Phase 2a non-commercial and non-randomized intervention study. evaluating the effectiveness of crizotinib in the treatment of children with severe form of neurofibromatosis type 2, in particular those who cannot undergo surgery and radiotherapy

Type 2 neurofibromatosis (NF-2) is an ultra-rare primary cancer and genetically determined disease, most often manifested in young adults. The childhood form of this disease is a unique presentation, but unfortunately it is burdened with many complications, it develops much faster than in adults, it is responsible for its severe course and an outstanding shortening of the survival time, and severe, complex disability.

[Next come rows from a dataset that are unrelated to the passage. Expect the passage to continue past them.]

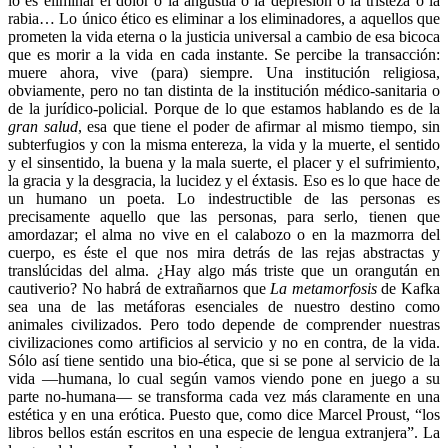
lo es eliminar el dolor o la angustia o la depresión o la tristeza o la
rabia… Lo único ético es eliminar a los eliminadores, a aquellos que
prometen la vida eterna o la justicia universal a cambio de esa bicoca
que es morir a la vida en cada instante. Se percibe la transacción:
muere ahora, vive (para) siempre. Una institución religiosa,
obviamente, pero no tan distinta de la institución médico-sanitaria o
de la jurídico-policial. Porque de lo que estamos hablando es de la
gran salud
, esa que tiene el poder de afirmar al mismo tiempo, sin
subterfugios y con la misma entereza, la vida y la muerte, el sentido
y el sinsentido, la buena y la mala suerte, el placer y el sufrimiento,
la gracia y la desgracia, la lucidez y el éxtasis. Eso es lo que hace de
un humano un poeta. Lo indestructible de las personas es
precisamente aquello que las personas, para serlo, tienen que
amordazar; el alma no vive en el calabozo o en la mazmorra del
cuerpo, es éste el que nos mira detrás de las rejas abstractas y
translúcidas del alma. ¿Hay algo más triste que un orangután en
cautiverio? No habrá de extrañarnos que
La metamorfosis
de Kafka
sea una de las metáforas esenciales de nuestro destino como
animales civilizados. Pero todo depende de comprender nuestras
civilizaciones como artificios al servicio y no en contra, de la vida.
Sólo así tiene sentido una bio-ética, que si se pone al servicio de la
vida —humana, lo cual según vamos viendo pone en juego a su
parte no-humana— se transforma cada vez más claramente en una
estética y en una erótica. Puesto que, como dice Marcel Proust, “los
libros bellos están escritos en una especie de lengua extranjera”. La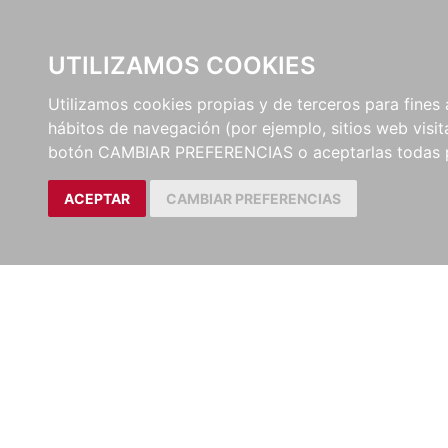
UTILIZAMOS COOKIES
EDITORI
Utilizamos cookies propias y de terceros para fines 
hábitos de navegación (por ejemplo, sitios web visi
botón CAMBIAR PREFERENCIAS o aceptarlas todas 
ACEPTAR
CAMBIAR PREFERENCIAS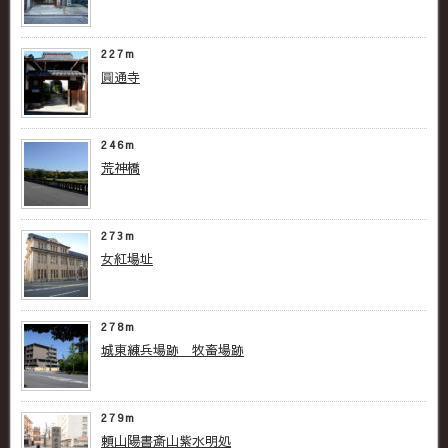
227m
圓通寺
246m
荒神橋
273m
女紅場址
278m
城東練兵場跡 牧畜場跡
279m
頼山陽書斎山紫水明処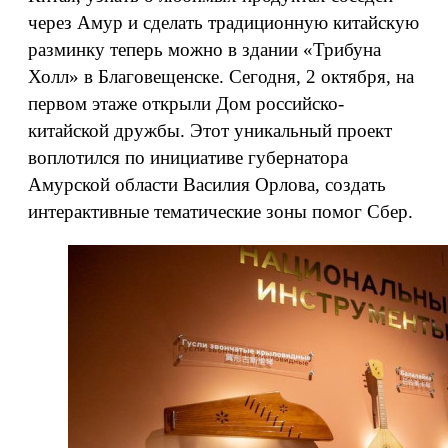
через Амур и сделать традиционную китайскую
разминку теперь можно в здании «Трибуна
Холл» в Благовещенске. Сегодня, 2 октября, на
первом этаже открыли Дом российско-
китайской дружбы. Этот уникальный проект
воплотился по инициативе губернатора
Амурской области Василия Орлова, создать
интерактивные тематические зоны помог Сбер.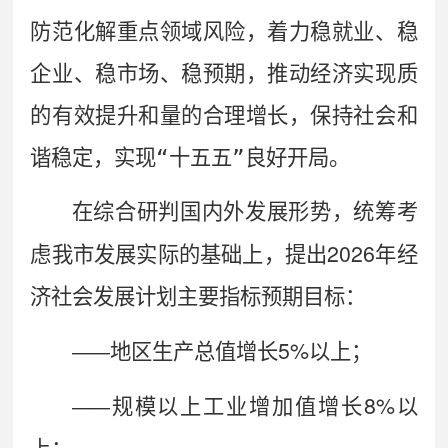
防范化解重点领域风险，着力稳就业、稳
企业、稳市场、稳预期，推动经济实现质
的有效提升和量的合理增长，保持社会和
谐稳定，实现
“
十五五
”
良好开局。
在综合研判国内外发展形势，统筹考
2026
虑我市发展实际的基础上，提出
年经
济社会发展计划主要指标预期目标：
5%
——
地区
生产总值增长
以上；
8%
——
规模
以上工业增加值增长
以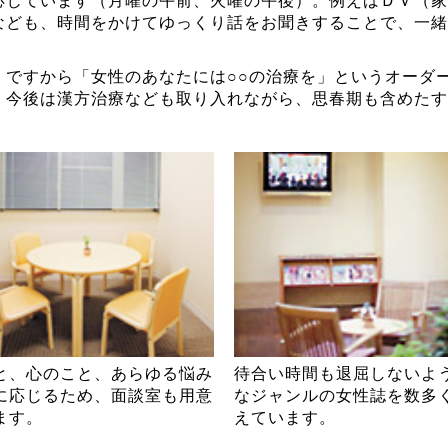
応じています（月曜の午前、火曜の午後）。例えばＤＶ（家
なども、時間をかけてゆっくり話をお聞きすることで、一緒
。ですから「女性のあなたには○○の治療を」というオーダ
。今後は漢方治療なども取り入れながら、思春期も含めたす
。
と、心のこと、あらゆる悩み
待合い時間も退屈しないよ
に応じるため、面談室も用意
なジャンルの女性誌を数多
ます。
えています。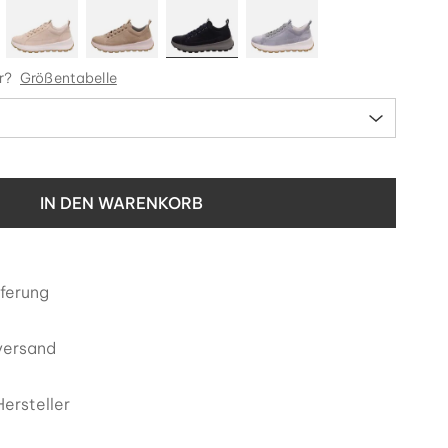
r?
Größentabelle
IN DEN WARENKORB
eferung
versand
ersteller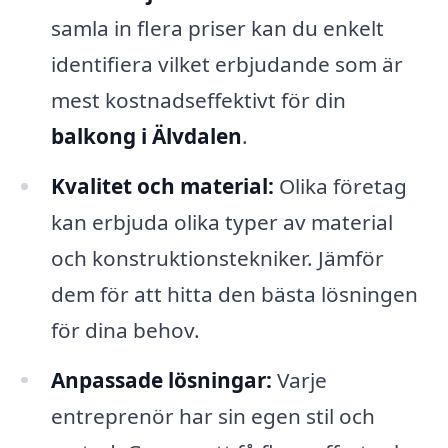
samla in flera priser kan du enkelt
identifiera vilket erbjudande som är
mest kostnadseffektivt för din
balkong i Älvdalen
.
Kvalitet och material:
Olika företag
kan erbjuda olika typer av material
och konstruktionstekniker. Jämför
dem för att hitta den bästa lösningen
för dina behov.
Anpassade lösningar:
Varje
entreprenör har sin egen stil och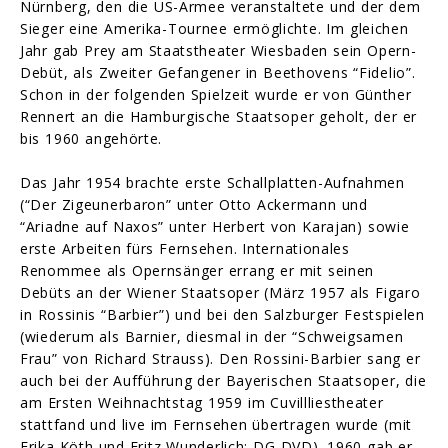
Nürnberg, den die US-Armee veranstaltete und der dem
Sieger eine Amerika-Tournee ermöglichte. Im gleichen
Jahr gab Prey am Staatstheater Wiesbaden sein Opern-
Debüt, als Zweiter Gefangener in Beethovens “Fidelio”.
Schon in der folgenden Spielzeit wurde er von Günther
Rennert an die Hamburgische Staatsoper geholt, der er
bis 1960 angehörte.
Das Jahr 1954 brachte erste Schallplatten-Aufnahmen
(“Der Zigeunerbaron” unter Otto Ackermann und
“Ariadne auf Naxos” unter Herbert von Karajan) sowie
erste Arbeiten fürs Fernsehen. Internationales
Renommee als Opernsänger errang er mit seinen
Debüts an der Wiener Staatsoper (März 1957 als Figaro
in Rossinis “Barbier”) und bei den Salzburger Festspielen
(wiederum als Barnier, diesmal in der “Schweigsamen
Frau” von Richard Strauss). Den Rossini-Barbier sang er
auch bei der Aufführung der Bayerischen Staatsoper, die
am Ersten Weihnachtstag 1959 im Cuvillliestheater
stattfand und live im Fernsehen übertragen wurde (mit
Erika Köth und Fritz Wunderlich; DG DVD). 1960 gab er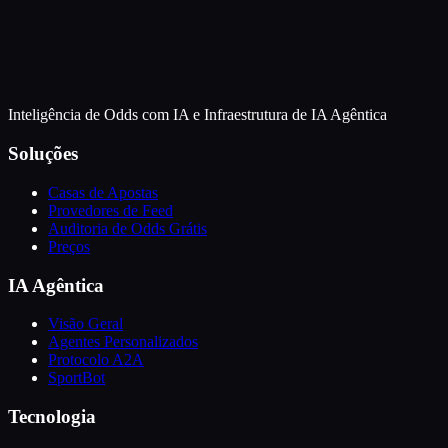
Inteligência de Odds com IA e Infraestrutura de IA Agêntica
Soluções
Casas de Apostas
Provedores de Feed
Auditoria de Odds Grátis
Preços
IA Agêntica
Visão Geral
Agentes Personalizados
Protocolo A2A
SportBot
Tecnologia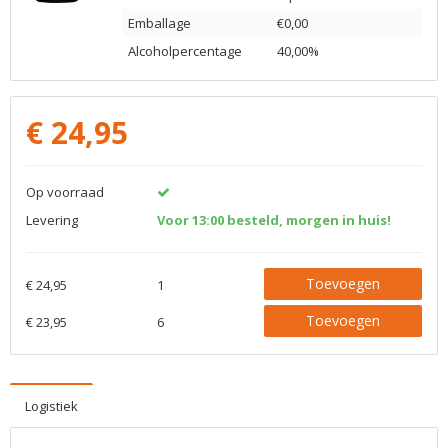
Emballage
€0,00
Alcoholpercentage
40,00%
€
24,95
Op voorraad
Levering
Voor 13:00 besteld, morgen in huis!
Toevoegen
€ 24,95
1
Toevoegen
€ 23,95
6
Logistiek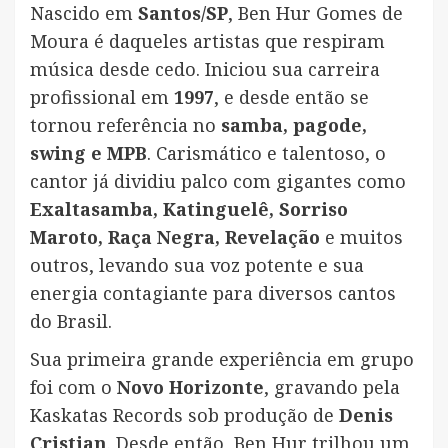
Nascido em
Santos/SP
, Ben Hur Gomes de
Moura é daqueles artistas que respiram
música desde cedo. Iniciou sua carreira
profissional em
1997
, e desde então se
tornou referência no
samba, pagode,
swing e MPB
. Carismático e talentoso, o
cantor já dividiu palco com gigantes como
Exaltasamba, Katinguelê, Sorriso
Maroto, Raça Negra, Revelação
e muitos
outros, levando sua voz potente e sua
energia contagiante para diversos cantos
do Brasil.
Sua primeira grande experiência em grupo
foi com o
Novo Horizonte
, gravando pela
Kaskatas Records sob produção de
Denis
Cristian
. Desde então, Ben Hur trilhou um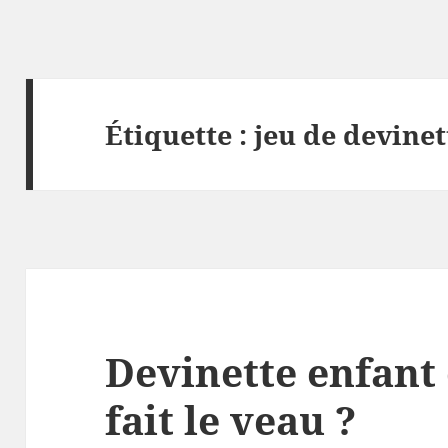
Étiquette :
jeu de devinet
Devinette enfant
fait le veau ?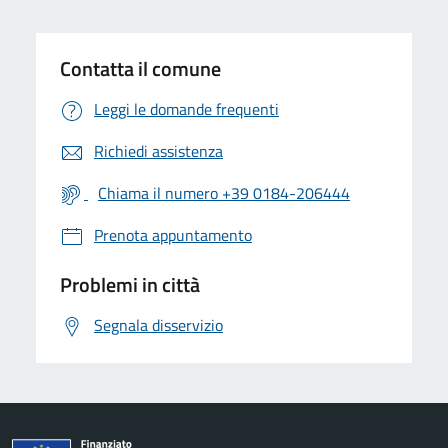
Contatta il comune
Leggi le domande frequenti
Richiedi assistenza
Chiama il numero +39 0184-206444
Prenota appuntamento
Problemi in città
Segnala disservizio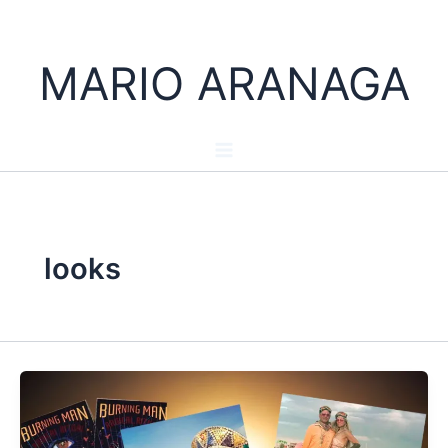
Ir
al
contenido
MARIO ARANAGA
looks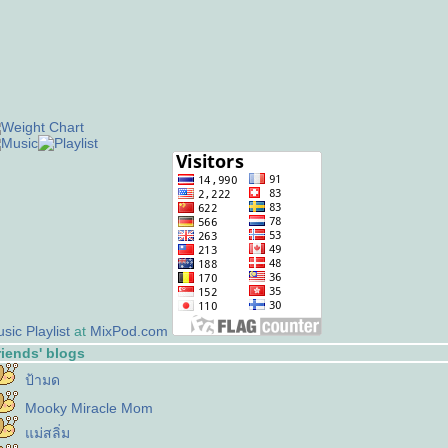
sic
Playlist
at
MixPod.com
riends' blogs
ป้ามด
Mooky Miracle Mom
ม่สลิ่ม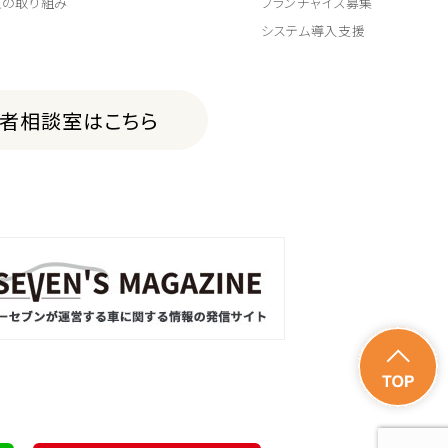
上の取り組み
フランチャイズ募集
システム導入支援
費者相談室はこちら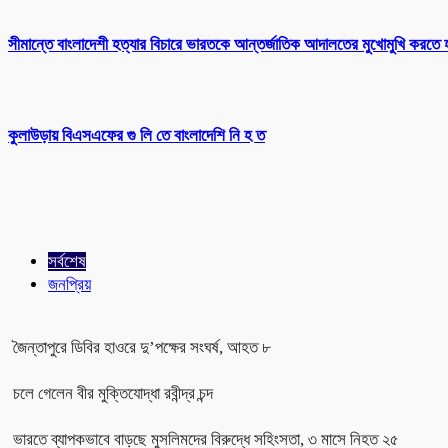
সীমান্তে বাংলাদেশী হত্যার বিচারে ভারতকে আন্তর্জাতিক আদালতের মুখোমুখি করতে 
কুলাউড়ায় বিএসএফের গু লি তে বাংলাদেশি নি হ ত
সর্বশেষ
জনপ্রিয়
জৈন্তাপুরে ডিবির হাওরে দু’পক্ষের সংঘর্ষ, আহত ৮
চলে গেলেন বীর মুক্তিযোদ্ধা রবীন্দ্র চন্দ
ভারতে ব্যাপকভাবে বাড়ছে মুসলিমদের বিরুদ্ধে সহিংসতা, ৩ মাসে নিহত ২৫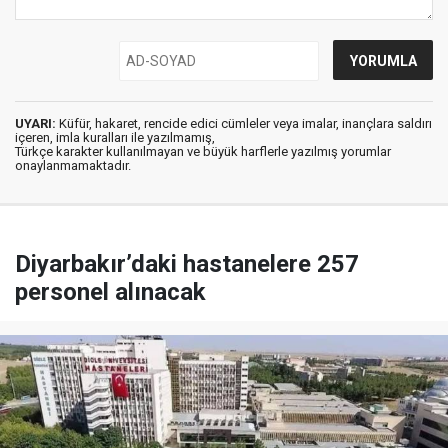
UYARI:
Küfür, hakaret, rencide edici cümleler veya imalar, inançlara saldırı
içeren, imla kuralları ile yazılmamış,
Türkçe karakter kullanılmayan ve büyük harflerle yazılmış yorumlar
onaylanmamaktadır.
Diyarbakır’daki hastanelere 257
personel alınacak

Until recently, the therapies used, which undoubtedly made a real revolution in oncology and significantly improved the prognosis of patients with many cancers, were reserved only for the treatment of malignant tumors. Treatment of benign tumors has been and is the domain of oncological surgery, but the activities of a specialist doctor are usually associated with many serious complications and are rarely effective (the procedure is not radical).

Based on the described premises, and due to the inability to offer an effective therapy for reducing or at least inhibiting the growth of tumors, a study on the treatment of children with NF-2 with crizonitib was developed. Treatment that, even if it does not prevent the formation of tumors, should significantly reduce their complex disability and bring them back to society.

The study will include patients aged 4-15 years with confirmed type 2 neurofibromatosis (NF-2). They will be cared for for a period of 15 months, during which they will be taking the drug (daily dosing) and will undergo monthly check-ups to assess the safety of the therapy. Additionally, patients will also undergo an ophthalmological examination. The aim of the clinical trial is to evaluate the effectiveness of crizotinib therapy, resulting in at least the arrest of the growth dynamics of the tumor or many tumors of both the central and peripheral nervous systems.

The research is carried out by a team of doctors led by the main researcher - Dr. Marek Karwacki, specialist in pediatrics (2nd degree) as well as pediatric hematology and oncology with a doctorate in clinical genetics, employee of the University Clinical Center of the Medical University of Warsaw, Academic and Clinical Department of Oncology, Pediatric Hematology, Clinical Transplantology and Pediatrics.